**Information shown:**
• • •

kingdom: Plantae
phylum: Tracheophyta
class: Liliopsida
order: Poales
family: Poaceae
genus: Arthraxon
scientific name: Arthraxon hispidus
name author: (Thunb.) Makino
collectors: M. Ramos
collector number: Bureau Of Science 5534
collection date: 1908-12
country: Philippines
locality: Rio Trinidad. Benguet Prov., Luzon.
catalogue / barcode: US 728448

• • •

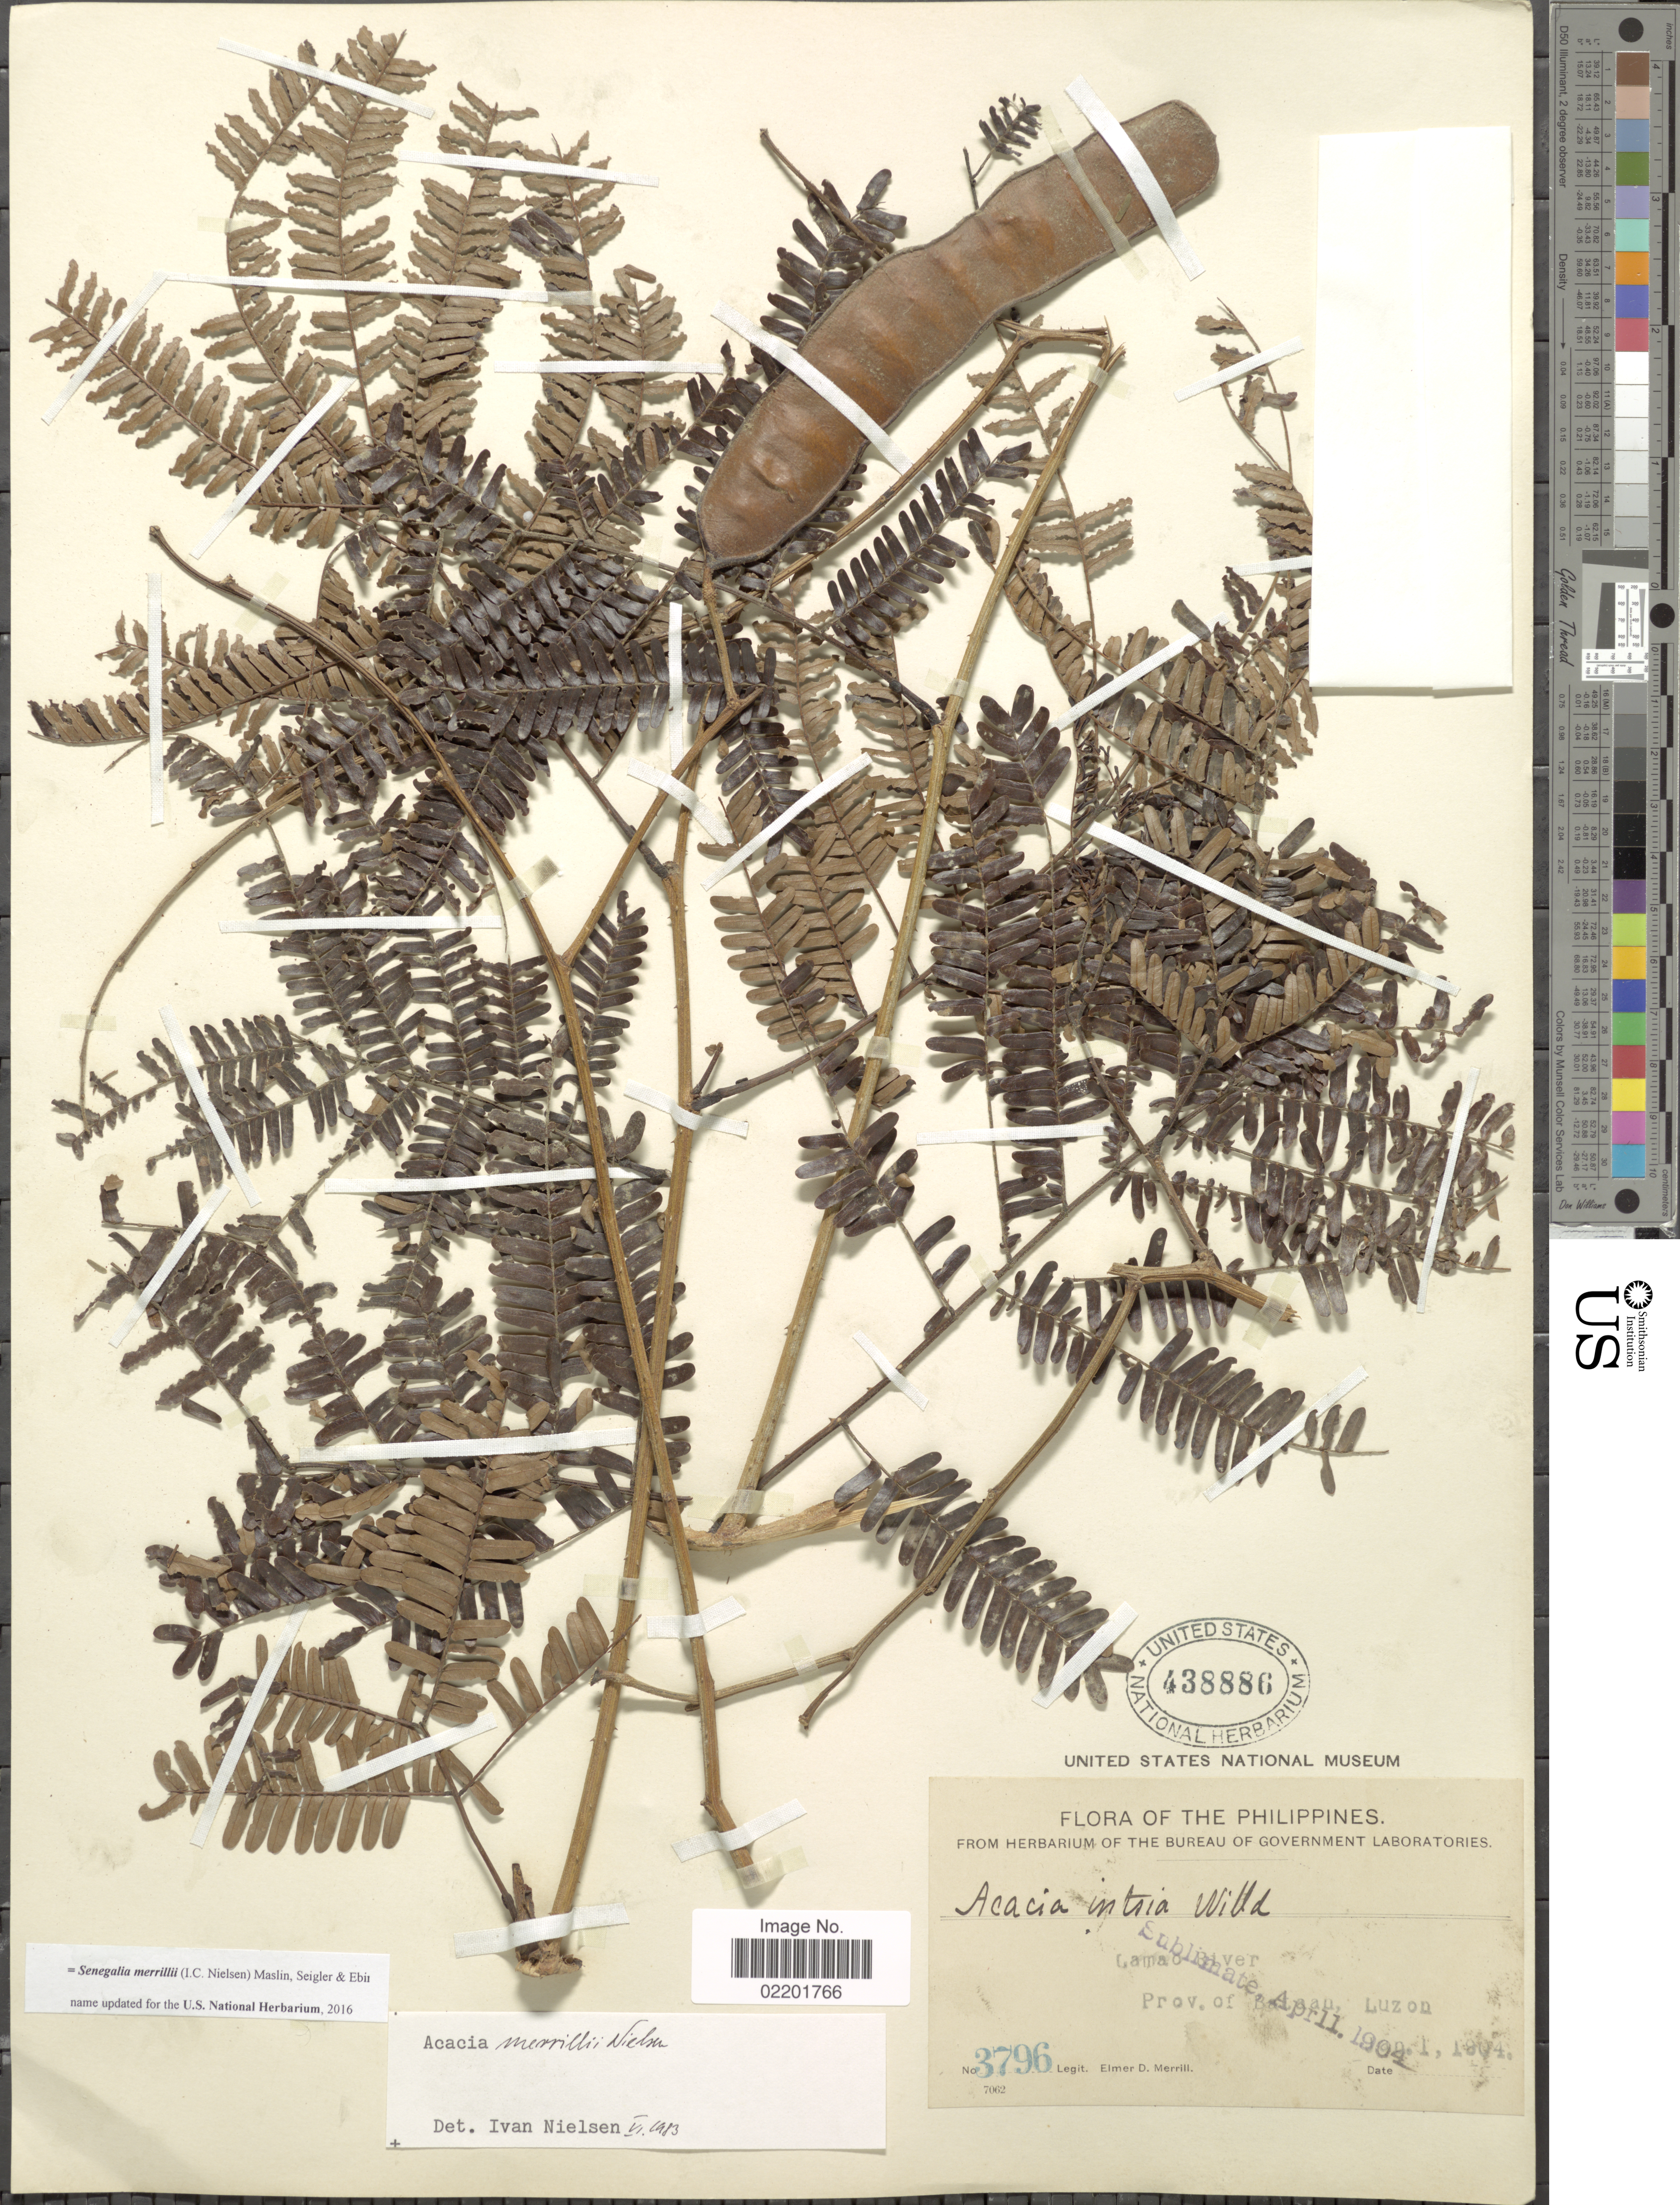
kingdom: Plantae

• • •

**Exercise objective:**
Put the lines of the records into a numbered list, starting with the line containing "class: Liliopsida" and ending with the line containing "locality: Rio Trinidad. Benguet Prov., Luzon.", both included. Leave out any blank lines.

**Solution to the problem:**
1. class: Liliopsida
2. order: Poales
3. family: Poaceae
4. genus: Arthraxon
5. scientific name: Arthraxon hispidus
6. name author: (Thunb.) Makino
7. collectors: M. Ramos
8. collector number: Bureau Of Science 5534
9. collection date: 1908-12
10. country: Philippines
11. locality: Rio Trinidad. Benguet Prov., Luzon.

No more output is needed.